Première raison, malgré une politique monétaire plus qu’accommodante, l’économie ne retrouve pas son dynamisme. Qu’est-ce que ça veut dire? Que même si les banques centrales maintiennent les taux d’intérêt très bas – ce qui fait que ça ne coûte pas cher d’emprunter de l’argent pour l’investir dans des projets et donc qu’on peut prendre plus facilement des risques – le taux de croissance économique reste relativement bas. Particulièrement, si on le compare aux tendance d’avant la crise.

En deuxième lieu, il faut comprendre qu’avant la crise, l’économie mondiale était dopée par la bulle immobilière américaine. Or, juste avant le déclenchement de la crise, aucun indicateur économique traditionnel n’annonçait une crise. On ne voyait aucun symptôme des excès économiques. Pas de surchauffe, tout avait l’air normal.

Troisièmement, même si la croissance était de la partie avant la crise, les taux d’intérêt réels restaient relativement bas, ce qui est contraire à l’habitude, où plus l’activité économique s’emballe plus les taux d’intérêt augmentent (comme il y a une forte demande pour emprunter).

Nous serions donc prisonnières et prisonniers d’une stagnation de longue haleine (secular stagnation) que Paul Krugman explique plutôt bien. Dans cette stagnation, les périodes de dynamisme économique sont uniquement causées par des bulles. Et, comme le montre Antonio Fatas, même pendant ces périodes de bulle, les taux d’investissement des entreprises dans l’économie sont particulièrement bas.

Quels sont les deux éléments centraux de cette nouvelle dynamique? Un taux d’endettement élevé de la part des ménages et un taux d’épargne imposant du côté des entreprises. Elles gardent leur argent dans leur compte de banque, ce qui fait que les salaires stagnent. Les ménages sont obligés d’emprunter pour maintenir leur rythme de vie parce qu’il n’y a pas de nouveaux emplois créés et parce que les salaires n’augmentent pas, faute d’investissements. C’est l’endettement des ménages qui tire l’économie lentement hors de la crise, le tout au profit des entreprises bancaires qui récoltent les taux d’intérêt en passant. Résultat, une économie au ralenti, des ménages pris à la gorge et la poursuite du gonflement du secteur financier.

Si vous suivez l’IRIS un peu, tout cela ne vous surprendra pas. Déjà, il y a bientôt quatre ans, on parlait de l’endettement des ménages. En 2012, on mentionnait cette croissance des liquidités des entreprises, sur ce même blogue – un sujet que nos collègues du Collectif d’analyse de la financiarisation du capitalisme avancé (CAFCA) et du Progressive Economics Forum (PEF) ont bien davantage creusé que nous. Enfin, en juin dernier, Éric Pineault publiait ici une étude qui présente en substance la thèse d’une trappe d’austérité stagnation dans laquelle seraient piégées nos économies. Au mois de novembre 2013, il semble que les économistes conventionnels se sont réveillés. Nous sommes bien content.e.s de voir que nous ne sommes plus seul.e.s à penser qu’il s’agit d’une nouvelle situation.

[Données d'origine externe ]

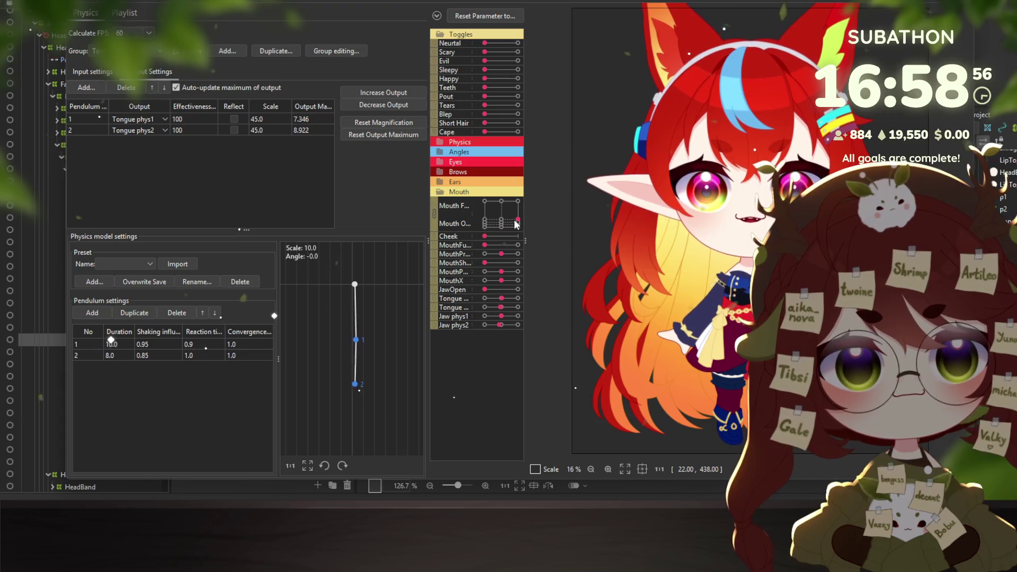
left_click(515, 78)
scroll(773, 255, "up", 2)
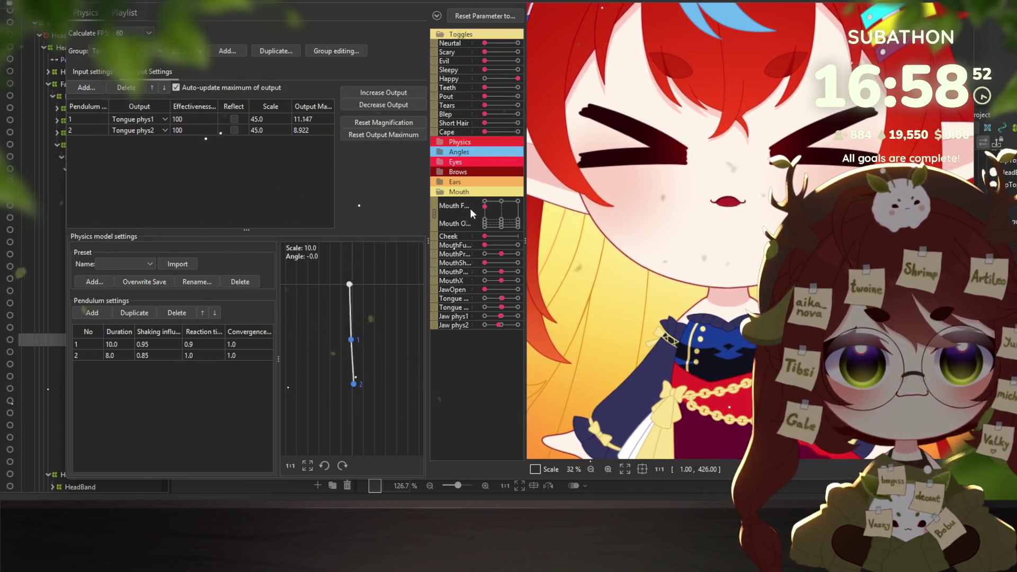
left_click(519, 225)
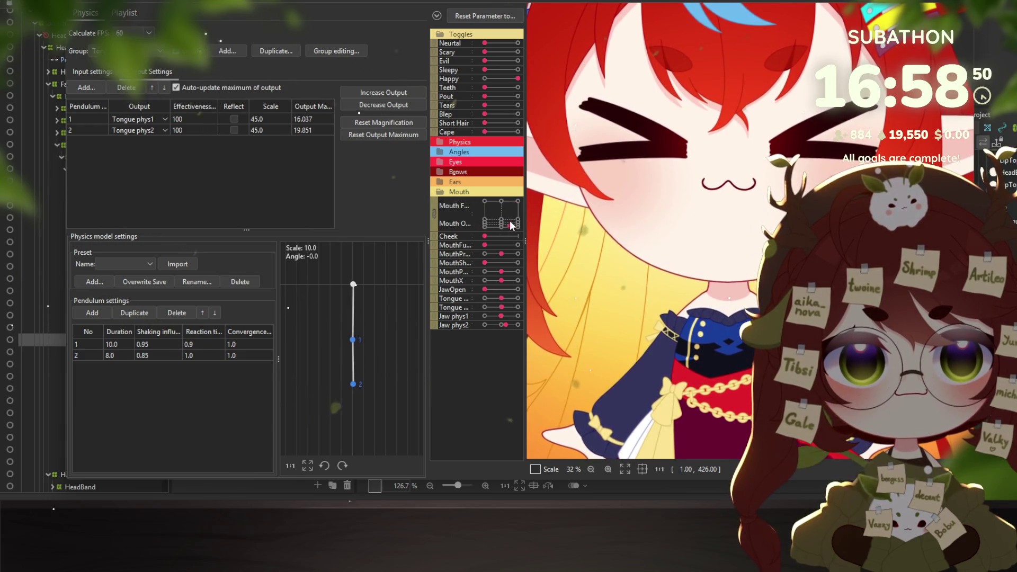
left_click(518, 218)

Que faire dans ce contexte? D’aucuns appellent à plus d’investissement, même public. On nous ramène les vieilles histoires de Keynes qui proposait de payer des gens pour creuser des trous inutiles : bref, qu’importe si l’investissement est bon ou mauvais tant qu’on investit. D’autres propositions émergent : augmenter l’inflation ou mettre des taux d’intérêt négatifs dans les comptes courants des entreprises. Bien sûr, ces propositions apparaissent aujourd’hui scandaleuses, mais qui sait, peut-être qu’elles aussi gagneront en popularité sous peu.